Vivía frente a nuestra casa en el barrio Los Fundadores de Valledupar. Tenía un nombre que ya hubiera querido cualquier prócer de la independencia de algún país Latinoamericano. Todos le decíamos Pechere, pero se llamaba José de las Mercedes San Martín. Ni siquiera sabía firmarlo, pero sí fue comandante de una cuadrilla de trabajadores de la construcción, que se ganaban la vida subiendo a pleno sol en sus hombros latas repletas de concreto por escaleras improvisadas y maltrechas en las que había que jugar al equilibrista.
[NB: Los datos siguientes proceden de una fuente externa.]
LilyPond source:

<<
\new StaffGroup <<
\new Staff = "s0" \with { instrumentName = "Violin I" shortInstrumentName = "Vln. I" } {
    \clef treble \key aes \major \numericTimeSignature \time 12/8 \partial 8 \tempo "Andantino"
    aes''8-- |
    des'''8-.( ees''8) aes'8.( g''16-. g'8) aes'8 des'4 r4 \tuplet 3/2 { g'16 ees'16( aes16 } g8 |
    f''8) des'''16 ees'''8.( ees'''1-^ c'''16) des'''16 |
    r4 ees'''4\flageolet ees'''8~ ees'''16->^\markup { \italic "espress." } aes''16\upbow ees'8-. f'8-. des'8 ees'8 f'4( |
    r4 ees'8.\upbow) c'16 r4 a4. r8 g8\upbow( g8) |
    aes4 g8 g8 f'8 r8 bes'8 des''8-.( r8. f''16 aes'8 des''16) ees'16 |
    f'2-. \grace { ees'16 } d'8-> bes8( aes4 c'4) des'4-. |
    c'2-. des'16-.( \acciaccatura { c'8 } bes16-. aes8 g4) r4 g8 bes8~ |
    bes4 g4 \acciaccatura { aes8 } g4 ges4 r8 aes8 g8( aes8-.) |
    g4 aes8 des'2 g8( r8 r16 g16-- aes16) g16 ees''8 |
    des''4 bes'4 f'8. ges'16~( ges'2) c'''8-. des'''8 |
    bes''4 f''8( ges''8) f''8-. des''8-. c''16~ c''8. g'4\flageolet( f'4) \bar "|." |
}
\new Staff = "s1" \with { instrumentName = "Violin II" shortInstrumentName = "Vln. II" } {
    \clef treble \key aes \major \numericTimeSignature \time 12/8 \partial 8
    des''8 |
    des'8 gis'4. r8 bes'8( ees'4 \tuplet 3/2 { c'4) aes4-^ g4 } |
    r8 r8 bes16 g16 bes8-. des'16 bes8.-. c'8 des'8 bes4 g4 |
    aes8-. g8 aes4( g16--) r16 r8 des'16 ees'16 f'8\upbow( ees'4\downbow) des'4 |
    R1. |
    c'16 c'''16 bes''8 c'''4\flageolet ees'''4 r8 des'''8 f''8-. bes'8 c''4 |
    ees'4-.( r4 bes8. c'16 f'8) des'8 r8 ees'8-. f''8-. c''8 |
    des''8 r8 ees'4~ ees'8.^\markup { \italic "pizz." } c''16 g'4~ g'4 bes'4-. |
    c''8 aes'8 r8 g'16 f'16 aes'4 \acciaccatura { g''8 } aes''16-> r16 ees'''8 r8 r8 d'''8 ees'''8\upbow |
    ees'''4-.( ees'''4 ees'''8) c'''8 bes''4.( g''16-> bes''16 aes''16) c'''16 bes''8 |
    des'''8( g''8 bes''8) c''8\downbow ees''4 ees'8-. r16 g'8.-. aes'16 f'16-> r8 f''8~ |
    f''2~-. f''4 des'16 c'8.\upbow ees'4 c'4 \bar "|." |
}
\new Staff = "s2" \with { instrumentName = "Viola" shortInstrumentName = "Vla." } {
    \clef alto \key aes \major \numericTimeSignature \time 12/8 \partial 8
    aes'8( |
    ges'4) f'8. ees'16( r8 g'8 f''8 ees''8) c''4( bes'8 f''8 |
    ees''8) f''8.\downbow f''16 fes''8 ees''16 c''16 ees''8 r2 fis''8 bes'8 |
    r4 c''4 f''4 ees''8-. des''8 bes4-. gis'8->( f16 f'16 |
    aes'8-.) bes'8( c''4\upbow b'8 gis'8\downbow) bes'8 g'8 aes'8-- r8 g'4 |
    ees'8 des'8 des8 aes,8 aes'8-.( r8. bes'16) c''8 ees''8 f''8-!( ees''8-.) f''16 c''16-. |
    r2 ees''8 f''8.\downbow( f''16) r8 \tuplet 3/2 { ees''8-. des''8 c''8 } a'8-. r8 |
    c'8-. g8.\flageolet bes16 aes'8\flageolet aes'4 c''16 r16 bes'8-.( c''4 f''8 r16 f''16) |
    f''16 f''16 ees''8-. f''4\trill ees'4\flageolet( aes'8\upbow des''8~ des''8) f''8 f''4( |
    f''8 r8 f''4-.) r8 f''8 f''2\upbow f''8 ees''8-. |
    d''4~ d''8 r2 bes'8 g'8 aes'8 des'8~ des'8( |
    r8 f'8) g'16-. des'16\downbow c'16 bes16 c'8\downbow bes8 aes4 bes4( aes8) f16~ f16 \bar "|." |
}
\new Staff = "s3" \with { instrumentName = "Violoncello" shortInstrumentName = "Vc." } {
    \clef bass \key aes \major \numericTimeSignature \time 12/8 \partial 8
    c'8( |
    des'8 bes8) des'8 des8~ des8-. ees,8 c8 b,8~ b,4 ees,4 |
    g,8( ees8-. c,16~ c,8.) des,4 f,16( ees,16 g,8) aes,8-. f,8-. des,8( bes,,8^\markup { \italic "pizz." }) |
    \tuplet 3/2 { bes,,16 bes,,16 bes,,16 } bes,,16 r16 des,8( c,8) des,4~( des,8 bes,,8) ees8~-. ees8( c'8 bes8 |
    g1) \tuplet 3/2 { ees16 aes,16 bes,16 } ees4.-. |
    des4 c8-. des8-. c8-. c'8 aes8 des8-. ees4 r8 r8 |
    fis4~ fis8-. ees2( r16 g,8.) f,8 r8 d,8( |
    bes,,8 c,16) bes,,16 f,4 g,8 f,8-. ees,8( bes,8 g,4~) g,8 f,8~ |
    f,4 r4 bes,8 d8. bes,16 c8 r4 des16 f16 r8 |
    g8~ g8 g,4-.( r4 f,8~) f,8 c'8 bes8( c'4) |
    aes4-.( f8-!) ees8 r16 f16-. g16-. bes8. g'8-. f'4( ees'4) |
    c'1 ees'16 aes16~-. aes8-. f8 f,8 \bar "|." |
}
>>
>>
A muchos de esos chicos que salían con él al filo de la madrugada todavía le quedaban bríos para silbar un canción completa de Diomedes Díaz durante la faena, y hasta para llegar a sus casas cayendo la noche, sacarse la mojosera cementera frotándose limón en el cuerpo, e irse a bailar hasta el amanecer en los bailes de picó.
No leía, no escribía, pero contaba. A veces, durante la Semana Santa, frente a su casa se armaban juegos vocingleros de cucurabá y siglo, y él era de los más hábiles haciendo cuentas. Hablaba tranquilo. A todo el mundo le decía “primo”, incluso a los niños que jugaban con sus hijos. Era un hombre negro, al que yo quizá veía más alto de lo que en realidad era, y tenía un cuerpo fibroso esculpido en la brega de la vida cotidiana. Jamás lo vi irse a las manos con nadie, pero era seguro que en la calle se respetaba su par de brazos de hormigón.
Compartíamos la afición por el Junior de Barranquilla y las narraciones de Edgar Perea en los tiempos en que la transmisión de un partido del fútbol colombiano era algo imposible en la parrilla de dos canales intermitentes. Alguna vez fui feliz cuando me hizo parte de su patota familiar con la que nos fuimos caminando a la Plaza Alfonso López en uno de los días del Festival Vallenato. Iba mucho a la casa que compartía con Nilda, su mujer, quizá más de lo que mi madre –poco amante de estar “metida en la casa ajena”– quería. Con su hijo Miller jugábamos fútbol en el patio con una pelota de caucho adornada con números y letras; en muchas ocasiones fui incluido, como un miembro más de la familia, en la repartición equitativa de un caldero de arroz de fideo con queso rayado. Todavía me llega como una ráfaga de nostalgia la memoria olfativa de aquel manjar de pobres.
Hace casi un año lo vi por última vez. Mi esposa nos hizo una foto que debe estar por ahí dando vueltas en la virtualidad de las redes. Él seguía en su misma realidad de pobreza, pero ahora estaba enfermo, sin sistema de salud y con los años encima. Hacía rato ya no era el cacique de aquella tribu febril que acarreaba cemento. Parecía un viejo edificio vaciado en concreto, agrietado y corroído por los años, pero todavía tenía la mirada de cordero y la sonrisa inocente de hombre bueno.
Hace un mes murió en su Valledupar de siempre. Hoy me acordé de él, de su mujer, de sus hijos, de sus nietos… Hay formas injustas de crecer. Una de ellas es ver morir a los vecinos de la cuadra en el barrio pobre de la infancia y no tener tiempo para ir a su funeral.